*What to produce*. Print each entry below precisely as it reads.

── Records supplied

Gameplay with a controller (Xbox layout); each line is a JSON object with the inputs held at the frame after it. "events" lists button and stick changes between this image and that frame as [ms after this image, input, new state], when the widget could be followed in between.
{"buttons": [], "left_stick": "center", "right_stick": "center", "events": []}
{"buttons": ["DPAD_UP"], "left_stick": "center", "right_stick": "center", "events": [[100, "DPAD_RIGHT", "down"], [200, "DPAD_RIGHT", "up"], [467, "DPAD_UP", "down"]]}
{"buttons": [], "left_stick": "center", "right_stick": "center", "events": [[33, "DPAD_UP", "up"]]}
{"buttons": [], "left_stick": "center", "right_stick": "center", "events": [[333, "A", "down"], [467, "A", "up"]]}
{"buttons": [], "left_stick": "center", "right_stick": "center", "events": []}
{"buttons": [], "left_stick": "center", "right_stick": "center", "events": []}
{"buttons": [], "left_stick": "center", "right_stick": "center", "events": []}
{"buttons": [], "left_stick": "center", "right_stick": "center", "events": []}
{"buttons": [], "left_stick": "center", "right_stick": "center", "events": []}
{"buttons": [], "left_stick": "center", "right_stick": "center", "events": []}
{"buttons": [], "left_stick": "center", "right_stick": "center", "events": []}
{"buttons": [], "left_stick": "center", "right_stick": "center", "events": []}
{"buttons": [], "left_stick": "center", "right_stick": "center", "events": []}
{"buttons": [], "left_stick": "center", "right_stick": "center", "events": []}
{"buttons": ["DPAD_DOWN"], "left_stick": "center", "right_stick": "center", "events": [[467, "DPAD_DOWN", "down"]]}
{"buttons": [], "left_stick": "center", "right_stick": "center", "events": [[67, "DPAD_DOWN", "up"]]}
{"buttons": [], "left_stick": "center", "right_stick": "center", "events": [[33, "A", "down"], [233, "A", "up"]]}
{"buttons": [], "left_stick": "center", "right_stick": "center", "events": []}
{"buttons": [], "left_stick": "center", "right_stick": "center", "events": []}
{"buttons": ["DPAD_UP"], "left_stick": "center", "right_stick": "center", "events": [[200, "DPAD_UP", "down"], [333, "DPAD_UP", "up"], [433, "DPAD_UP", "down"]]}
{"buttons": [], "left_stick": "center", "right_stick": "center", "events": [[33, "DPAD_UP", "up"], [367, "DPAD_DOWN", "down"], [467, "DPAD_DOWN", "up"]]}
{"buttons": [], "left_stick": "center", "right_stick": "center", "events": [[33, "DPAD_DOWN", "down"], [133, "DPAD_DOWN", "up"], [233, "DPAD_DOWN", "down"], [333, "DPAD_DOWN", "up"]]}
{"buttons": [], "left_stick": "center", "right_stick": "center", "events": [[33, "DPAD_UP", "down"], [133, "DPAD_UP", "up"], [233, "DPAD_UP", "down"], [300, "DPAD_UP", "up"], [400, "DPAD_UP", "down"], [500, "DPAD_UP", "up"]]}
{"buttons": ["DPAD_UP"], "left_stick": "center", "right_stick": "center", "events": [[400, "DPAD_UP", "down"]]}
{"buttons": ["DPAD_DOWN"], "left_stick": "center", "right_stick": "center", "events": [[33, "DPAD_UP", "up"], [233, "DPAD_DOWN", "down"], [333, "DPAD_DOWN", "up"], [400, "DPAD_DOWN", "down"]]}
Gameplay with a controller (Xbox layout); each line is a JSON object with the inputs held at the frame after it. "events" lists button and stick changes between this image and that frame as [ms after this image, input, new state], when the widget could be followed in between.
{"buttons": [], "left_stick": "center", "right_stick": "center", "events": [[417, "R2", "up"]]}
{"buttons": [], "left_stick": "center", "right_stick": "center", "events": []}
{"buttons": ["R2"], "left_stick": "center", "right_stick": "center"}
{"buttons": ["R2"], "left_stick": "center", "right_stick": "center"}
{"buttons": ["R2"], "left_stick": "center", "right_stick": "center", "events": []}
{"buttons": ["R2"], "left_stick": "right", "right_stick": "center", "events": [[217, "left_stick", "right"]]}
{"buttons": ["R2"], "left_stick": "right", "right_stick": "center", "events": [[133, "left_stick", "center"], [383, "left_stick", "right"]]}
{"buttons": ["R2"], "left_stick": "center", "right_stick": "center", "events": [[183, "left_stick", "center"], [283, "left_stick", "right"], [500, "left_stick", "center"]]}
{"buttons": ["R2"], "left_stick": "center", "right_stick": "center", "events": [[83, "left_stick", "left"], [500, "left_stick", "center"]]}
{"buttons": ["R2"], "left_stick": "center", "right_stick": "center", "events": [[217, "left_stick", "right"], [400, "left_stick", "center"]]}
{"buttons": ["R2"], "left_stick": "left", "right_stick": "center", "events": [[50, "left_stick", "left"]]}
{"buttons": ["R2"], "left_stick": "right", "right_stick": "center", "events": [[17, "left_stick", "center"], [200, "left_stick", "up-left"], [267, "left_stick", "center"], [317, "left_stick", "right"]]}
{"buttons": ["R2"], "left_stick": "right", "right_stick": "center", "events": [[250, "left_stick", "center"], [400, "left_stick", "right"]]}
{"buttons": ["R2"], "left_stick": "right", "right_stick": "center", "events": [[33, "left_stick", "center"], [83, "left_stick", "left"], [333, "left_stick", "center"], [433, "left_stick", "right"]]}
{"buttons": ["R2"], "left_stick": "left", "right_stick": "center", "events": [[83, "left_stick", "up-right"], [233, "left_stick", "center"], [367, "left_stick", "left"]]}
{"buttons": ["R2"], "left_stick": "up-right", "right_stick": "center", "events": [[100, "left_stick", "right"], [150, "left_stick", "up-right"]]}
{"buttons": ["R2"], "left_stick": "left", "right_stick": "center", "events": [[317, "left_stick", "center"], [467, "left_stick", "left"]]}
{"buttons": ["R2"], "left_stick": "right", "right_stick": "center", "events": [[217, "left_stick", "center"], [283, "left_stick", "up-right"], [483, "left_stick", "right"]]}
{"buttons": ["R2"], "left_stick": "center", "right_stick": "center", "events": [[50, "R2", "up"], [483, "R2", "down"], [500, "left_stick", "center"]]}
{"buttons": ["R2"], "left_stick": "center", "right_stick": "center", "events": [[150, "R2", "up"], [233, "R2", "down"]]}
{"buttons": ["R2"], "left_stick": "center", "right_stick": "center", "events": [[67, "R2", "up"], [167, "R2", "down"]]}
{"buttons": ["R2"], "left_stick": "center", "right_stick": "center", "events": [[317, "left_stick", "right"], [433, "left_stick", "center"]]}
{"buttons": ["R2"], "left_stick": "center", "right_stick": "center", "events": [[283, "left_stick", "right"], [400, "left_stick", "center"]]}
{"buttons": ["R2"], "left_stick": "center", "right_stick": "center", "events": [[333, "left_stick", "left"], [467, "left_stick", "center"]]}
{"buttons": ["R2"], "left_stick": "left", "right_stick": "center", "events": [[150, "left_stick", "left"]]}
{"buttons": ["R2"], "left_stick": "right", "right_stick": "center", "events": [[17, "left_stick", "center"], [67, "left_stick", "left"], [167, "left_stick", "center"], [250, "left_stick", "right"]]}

────

*Reply to the task*.
Gameplay with a controller (Xbox layout); each line is a JSON object with the inputs held at the frame after it. "events" lists button and stick changes between this image and that frame as [ms after this image, input, new state], when the widget could be followed in between.
{"buttons": [], "left_stick": "center", "right_stick": "center", "events": []}
{"buttons": ["DPAD_UP"], "left_stick": "center", "right_stick": "center", "events": [[100, "DPAD_RIGHT", "down"], [200, "DPAD_RIGHT", "up"], [467, "DPAD_UP", "down"]]}
{"buttons": [], "left_stick": "center", "right_stick": "center", "events": [[33, "DPAD_UP", "up"]]}
{"buttons": [], "left_stick": "center", "right_stick": "center", "events": [[333, "A", "down"], [467, "A", "up"]]}
{"buttons": [], "left_stick": "center", "right_stick": "center", "events": []}
{"buttons": [], "left_stick": "center", "right_stick": "center", "events": []}
{"buttons": [], "left_stick": "center", "right_stick": "center", "events": []}
{"buttons": [], "left_stick": "center", "right_stick": "center", "events": []}
{"buttons": [], "left_stick": "center", "right_stick": "center", "events": []}
{"buttons": [], "left_stick": "center", "right_stick": "center", "events": []}
{"buttons": [], "left_stick": "center", "right_stick": "center", "events": []}
{"buttons": [], "left_stick": "center", "right_stick": "center", "events": []}
{"buttons": [], "left_stick": "center", "right_stick": "center", "events": []}
{"buttons": [], "left_stick": "center", "right_stick": "center", "events": []}
{"buttons": ["DPAD_DOWN"], "left_stick": "center", "right_stick": "center", "events": [[467, "DPAD_DOWN", "down"]]}
{"buttons": [], "left_stick": "center", "right_stick": "center", "events": [[67, "DPAD_DOWN", "up"]]}
{"buttons": [], "left_stick": "center", "right_stick": "center", "events": [[33, "A", "down"], [233, "A", "up"]]}
{"buttons": [], "left_stick": "center", "right_stick": "center", "events": []}
{"buttons": [], "left_stick": "center", "right_stick": "center", "events": []}
{"buttons": ["DPAD_UP"], "left_stick": "center", "right_stick": "center", "events": [[200, "DPAD_UP", "down"], [333, "DPAD_UP", "up"], [433, "DPAD_UP", "down"]]}
{"buttons": [], "left_stick": "center", "right_stick": "center", "events": [[33, "DPAD_UP", "up"], [367, "DPAD_DOWN", "down"], [467, "DPAD_DOWN", "up"]]}
{"buttons": [], "left_stick": "center", "right_stick": "center", "events": [[33, "DPAD_DOWN", "down"], [133, "DPAD_DOWN", "up"], [233, "DPAD_DOWN", "down"], [333, "DPAD_DOWN", "up"]]}
{"buttons": [], "left_stick": "center", "right_stick": "center", "events": [[33, "DPAD_UP", "down"], [133, "DPAD_UP", "up"], [233, "DPAD_UP", "down"], [300, "DPAD_UP", "up"], [400, "DPAD_UP", "down"], [500, "DPAD_UP", "up"]]}
{"buttons": ["DPAD_UP"], "left_stick": "center", "right_stick": "center", "events": [[400, "DPAD_UP", "down"]]}
{"buttons": ["DPAD_DOWN"], "left_stick": "center", "right_stick": "center", "events": [[33, "DPAD_UP", "up"], [233, "DPAD_DOWN", "down"], [333, "DPAD_DOWN", "up"], [400, "DPAD_DOWN", "down"]]}
Gameplay with a controller (Xbox layout); each line is a JSON object with the inputs held at the frame after it. "events" lists button and stick changes between this image and that frame as [ms after this image, input, new state], when the widget could be followed in between.
{"buttons": [], "left_stick": "center", "right_stick": "center", "events": [[417, "R2", "up"]]}
{"buttons": [], "left_stick": "center", "right_stick": "center", "events": []}
{"buttons": ["R2"], "left_stick": "center", "right_stick": "center"}
{"buttons": ["R2"], "left_stick": "center", "right_stick": "center"}
{"buttons": ["R2"], "left_stick": "center", "right_stick": "center", "events": []}
{"buttons": ["R2"], "left_stick": "right", "right_stick": "center", "events": [[217, "left_stick", "right"]]}
{"buttons": ["R2"], "left_stick": "right", "right_stick": "center", "events": [[133, "left_stick", "center"], [383, "left_stick", "right"]]}
{"buttons": ["R2"], "left_stick": "center", "right_stick": "center", "events": [[183, "left_stick", "center"], [283, "left_stick", "right"], [500, "left_stick", "center"]]}
{"buttons": ["R2"], "left_stick": "center", "right_stick": "center", "events": [[83, "left_stick", "left"], [500, "left_stick", "center"]]}
{"buttons": ["R2"], "left_stick": "center", "right_stick": "center", "events": [[217, "left_stick", "right"], [400, "left_stick", "center"]]}
{"buttons": ["R2"], "left_stick": "left", "right_stick": "center", "events": [[50, "left_stick", "left"]]}
{"buttons": ["R2"], "left_stick": "right", "right_stick": "center", "events": [[17, "left_stick", "center"], [200, "left_stick", "up-left"], [267, "left_stick", "center"], [317, "left_stick", "right"]]}
{"buttons": ["R2"], "left_stick": "right", "right_stick": "center", "events": [[250, "left_stick", "center"], [400, "left_stick", "right"]]}
{"buttons": ["R2"], "left_stick": "right", "right_stick": "center", "events": [[33, "left_stick", "center"], [83, "left_stick", "left"], [333, "left_stick", "center"], [433, "left_stick", "right"]]}
{"buttons": ["R2"], "left_stick": "left", "right_stick": "center", "events": [[83, "left_stick", "up-right"], [233, "left_stick", "center"], [367, "left_stick", "left"]]}
{"buttons": ["R2"], "left_stick": "up-right", "right_stick": "center", "events": [[100, "left_stick", "right"], [150, "left_stick", "up-right"]]}
{"buttons": ["R2"], "left_stick": "left", "right_stick": "center", "events": [[317, "left_stick", "center"], [467, "left_stick", "left"]]}
{"buttons": ["R2"], "left_stick": "right", "right_stick": "center", "events": [[217, "left_stick", "center"], [283, "left_stick", "up-right"], [483, "left_stick", "right"]]}
{"buttons": ["R2"], "left_stick": "center", "right_stick": "center", "events": [[50, "R2", "up"], [483, "R2", "down"], [500, "left_stick", "center"]]}
{"buttons": ["R2"], "left_stick": "center", "right_stick": "center", "events": [[150, "R2", "up"], [233, "R2", "down"]]}
{"buttons": ["R2"], "left_stick": "center", "right_stick": "center", "events": [[67, "R2", "up"], [167, "R2", "down"]]}
{"buttons": ["R2"], "left_stick": "center", "right_stick": "center", "events": [[317, "left_stick", "right"], [433, "left_stick", "center"]]}
{"buttons": ["R2"], "left_stick": "center", "right_stick": "center", "events": [[283, "left_stick", "right"], [400, "left_stick", "center"]]}
{"buttons": ["R2"], "left_stick": "center", "right_stick": "center", "events": [[333, "left_stick", "left"], [467, "left_stick", "center"]]}
{"buttons": ["R2"], "left_stick": "left", "right_stick": "center", "events": [[150, "left_stick", "left"]]}
{"buttons": ["R2"], "left_stick": "right", "right_stick": "center", "events": [[17, "left_stick", "center"], [67, "left_stick", "left"], [167, "left_stick", "center"], [250, "left_stick", "right"]]}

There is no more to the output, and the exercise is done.